### [Task brief]
Repeat every record below, word for word.

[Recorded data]
━━━━━━

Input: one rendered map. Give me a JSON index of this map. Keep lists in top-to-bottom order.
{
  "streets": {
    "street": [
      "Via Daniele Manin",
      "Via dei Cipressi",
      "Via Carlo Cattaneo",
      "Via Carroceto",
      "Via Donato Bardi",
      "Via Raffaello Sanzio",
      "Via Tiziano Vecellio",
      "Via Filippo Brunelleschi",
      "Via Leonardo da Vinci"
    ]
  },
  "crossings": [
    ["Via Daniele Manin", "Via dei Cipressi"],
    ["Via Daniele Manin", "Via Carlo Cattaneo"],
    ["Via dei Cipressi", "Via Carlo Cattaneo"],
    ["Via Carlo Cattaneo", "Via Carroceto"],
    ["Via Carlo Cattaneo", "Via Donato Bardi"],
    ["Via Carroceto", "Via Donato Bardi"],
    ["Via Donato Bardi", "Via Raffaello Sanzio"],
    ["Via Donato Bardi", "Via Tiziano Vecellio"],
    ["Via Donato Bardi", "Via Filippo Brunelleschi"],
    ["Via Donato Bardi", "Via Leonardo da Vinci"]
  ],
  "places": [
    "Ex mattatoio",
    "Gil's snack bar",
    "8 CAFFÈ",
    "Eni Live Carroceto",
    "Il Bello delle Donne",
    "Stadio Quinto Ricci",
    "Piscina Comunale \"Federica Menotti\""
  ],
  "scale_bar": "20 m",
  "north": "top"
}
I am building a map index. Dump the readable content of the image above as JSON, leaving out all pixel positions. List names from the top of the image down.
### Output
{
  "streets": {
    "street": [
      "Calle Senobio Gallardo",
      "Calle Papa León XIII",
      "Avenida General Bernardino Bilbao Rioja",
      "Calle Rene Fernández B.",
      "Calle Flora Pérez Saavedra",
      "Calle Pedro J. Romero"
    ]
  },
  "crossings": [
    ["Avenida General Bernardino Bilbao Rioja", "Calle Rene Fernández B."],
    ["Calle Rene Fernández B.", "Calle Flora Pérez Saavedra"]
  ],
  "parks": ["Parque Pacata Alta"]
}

━━━━━━

### [Task result]
Input: one rendered map. Give me a JSON index of this map. Keep lists in top-to-bottom order.
{
  "streets": {
    "street": [
      "Via Daniele Manin",
      "Via dei Cipressi",
      "Via Carlo Cattaneo",
      "Via Carroceto",
      "Via Donato Bardi",
      "Via Raffaello Sanzio",
      "Via Tiziano Vecellio",
      "Via Filippo Brunelleschi",
      "Via Leonardo da Vinci"
    ]
  },
  "crossings": [
    ["Via Daniele Manin", "Via dei Cipressi"],
    ["Via Daniele Manin", "Via Carlo Cattaneo"],
    ["Via dei Cipressi", "Via Carlo Cattaneo"],
    ["Via Carlo Cattaneo", "Via Carroceto"],
    ["Via Carlo Cattaneo", "Via Donato Bardi"],
    ["Via Carroceto", "Via Donato Bardi"],
    ["Via Donato Bardi", "Via Raffaello Sanzio"],
    ["Via Donato Bardi", "Via Tiziano Vecellio"],
    ["Via Donato Bardi", "Via Filippo Brunelleschi"],
    ["Via Donato Bardi", "Via Leonardo da Vinci"]
  ],
  "places": [
    "Ex mattatoio",
    "Gil's snack bar",
    "8 CAFFÈ",
    "Eni Live Carroceto",
    "Il Bello delle Donne",
    "Stadio Quinto Ricci",
    "Piscina Comunale \"Federica Menotti\""
  ],
  "scale_bar": "20 m",
  "north": "top"
}
I am building a map index. Dump the readable content of the image above as JSON, leaving out all pixel positions. List names from the top of the image down.
### Output
{
  "streets": {
    "street": [
      "Calle Senobio Gallardo",
      "Calle Papa León XIII",
      "Avenida General Bernardino Bilbao Rioja",
      "Calle Rene Fernández B.",
      "Calle Flora Pérez Saavedra",
      "Calle Pedro J. Romero"
    ]
  },
  "crossings": [
    ["Avenida General Bernardino Bilbao Rioja", "Calle Rene Fernández B."],
    ["Calle Rene Fernández B.", "Calle Flora Pérez Saavedra"]
  ],
  "parks": ["Parque Pacata Alta"]
}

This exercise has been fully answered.